For a worked example of one full loop (red e2e spec → fix → green), see e2e/tests/dialog/stop-reconciles-message.test.ts (issue #135).

Common commands

pnpm install
pnpm tools-dev
pnpm tools-dev start web
pnpm tools-dev run web --daemon-port 17456 --web-port 17573
pnpm tools-dev status --json
pnpm tools-dev logs --json
pnpm tools-dev inspect desktop status --json
pnpm tools-dev inspect desktop screenshot --path /tmp/open-design.png
pnpm tools-dev stop
pnpm tools-dev check
pnpm guard
pnpm typecheck
pnpm tools-pr list
pnpm tools-pr list --bucket=merge-ready,approved-blocked
pnpm tools-pr list --lane=skill,contract --json
pnpm tools-pr view 1180
pnpm tools-pr view 1180 --json
pnpm --filter @open-design/web typecheck
pnpm --filter @open-design/web test
pnpm --filter @open-design/web build
pnpm --filter @open-design/daemon test
pnpm --filter @open-design/daemon build
pnpm --filter @open-design/desktop build
pnpm --filter @open-design/tools-dev build
pnpm --filter @open-design/tools-pack build
pnpm --filter @open-design/tools-pr build
pnpm tools-pack mac build --to all
pnpm tools-pack mac install
pnpm tools-pack mac cleanup
pnpm tools-pack win build --to nsis
pnpm tools-pack win install
pnpm tools-pack win cleanup
pnpm tools-pack linux build --to appimage
pnpm tools-pack linux install
pnpm tools-pack linux build --containerized

FAQ

Why is there no root pnpm dev / pnpm start?
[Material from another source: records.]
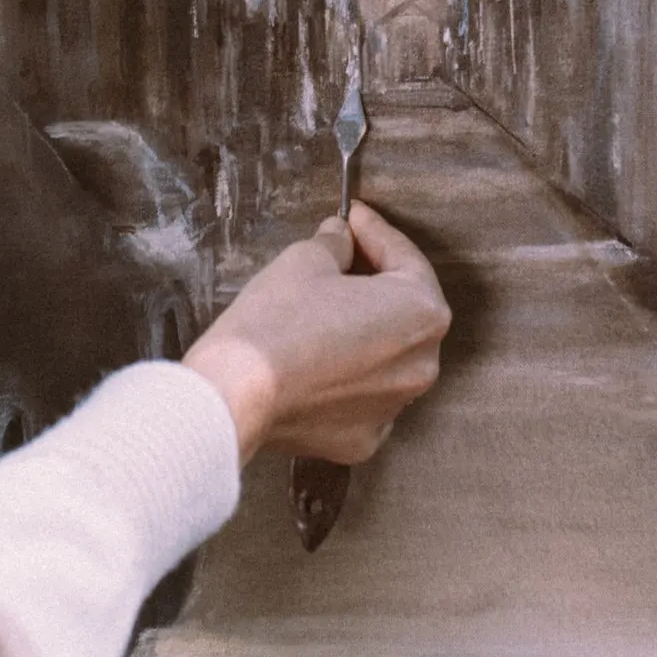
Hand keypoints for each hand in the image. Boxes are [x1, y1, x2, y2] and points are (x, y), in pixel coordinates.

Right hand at [179, 201, 450, 464]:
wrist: (236, 394)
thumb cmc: (275, 323)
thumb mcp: (305, 260)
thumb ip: (335, 244)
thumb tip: (341, 239)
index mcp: (421, 314)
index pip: (406, 260)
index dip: (376, 232)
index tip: (355, 217)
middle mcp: (421, 365)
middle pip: (405, 312)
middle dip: (377, 282)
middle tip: (345, 255)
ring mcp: (394, 407)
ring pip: (388, 357)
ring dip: (366, 331)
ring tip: (328, 309)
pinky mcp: (363, 439)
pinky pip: (364, 396)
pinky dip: (348, 376)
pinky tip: (318, 359)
To avoid starting daemon, web, and desktop through inconsistent env, port, namespace, or log paths. All local lifecycle flows must go through pnpm tools-dev.

Why should apps/nextjs not be restored?

The current web runtime is apps/web. The historical apps/nextjs layout has been removed from the active repo shape; restoring it would reintroduce duplicate app boundaries and stale scripts.
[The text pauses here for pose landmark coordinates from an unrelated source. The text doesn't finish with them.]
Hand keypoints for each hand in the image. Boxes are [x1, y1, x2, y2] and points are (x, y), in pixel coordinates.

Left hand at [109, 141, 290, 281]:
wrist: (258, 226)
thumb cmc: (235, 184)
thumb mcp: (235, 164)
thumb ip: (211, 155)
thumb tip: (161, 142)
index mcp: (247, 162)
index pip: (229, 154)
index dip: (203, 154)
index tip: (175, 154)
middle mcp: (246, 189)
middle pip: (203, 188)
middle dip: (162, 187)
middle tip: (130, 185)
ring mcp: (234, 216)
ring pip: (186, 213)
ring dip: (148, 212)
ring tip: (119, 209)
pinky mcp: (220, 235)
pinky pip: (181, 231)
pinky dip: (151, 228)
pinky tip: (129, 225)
How does desktop discover the web URL?

Desktop queries runtime status through sidecar IPC. The web URL comes from tools-dev launch status, not from desktop guessing ports or reading web internals.

How are sidecar-proto, sidecar, and platform split?

@open-design/sidecar-proto owns Open Design app/mode/source constants, namespace validation, stamp fields/flags, IPC message schema, status shapes, and error semantics. @open-design/sidecar provides only generic bootstrap, IPC transport, path/runtime resolution, launch env, and JSON runtime files. @open-design/platform provides only generic OS process stamp serialization, command parsing, and process matching/search primitives, consuming the proto descriptor.

Where is data written?

The daemon writes .od/ by default: SQLite at .od/app.sqlite, agent CWDs under .od/projects/<id>/, saved renders under .od/artifacts/, and credentials at .od/media-config.json. Two env vars override the storage root, in order:

  1. OD_DATA_DIR=<dir> — relocates all daemon runtime data to <dir> (used by Playwright for test isolation, and by the packaged daemon and the Home Manager / NixOS modules to point the daemon at a writable directory when the install root is read-only). The path is resolved with ~/ expansion and relative paths anchored to <projectRoot>.
  2. OD_MEDIA_CONFIG_DIR=<dir> — narrower override that relocates only media-config.json. Same resolution semantics. Most installs do not need this; it exists for setups that want to keep API credentials in a different location from the rest of the runtime data.

Default precedence is OD_MEDIA_CONFIG_DIR > OD_DATA_DIR > <projectRoot>/.od.

When is pnpm install required?

Run pnpm install after changing package manifests, workspace layout, command entrypoints, bin/link-related content, or after adding/removing workspace packages.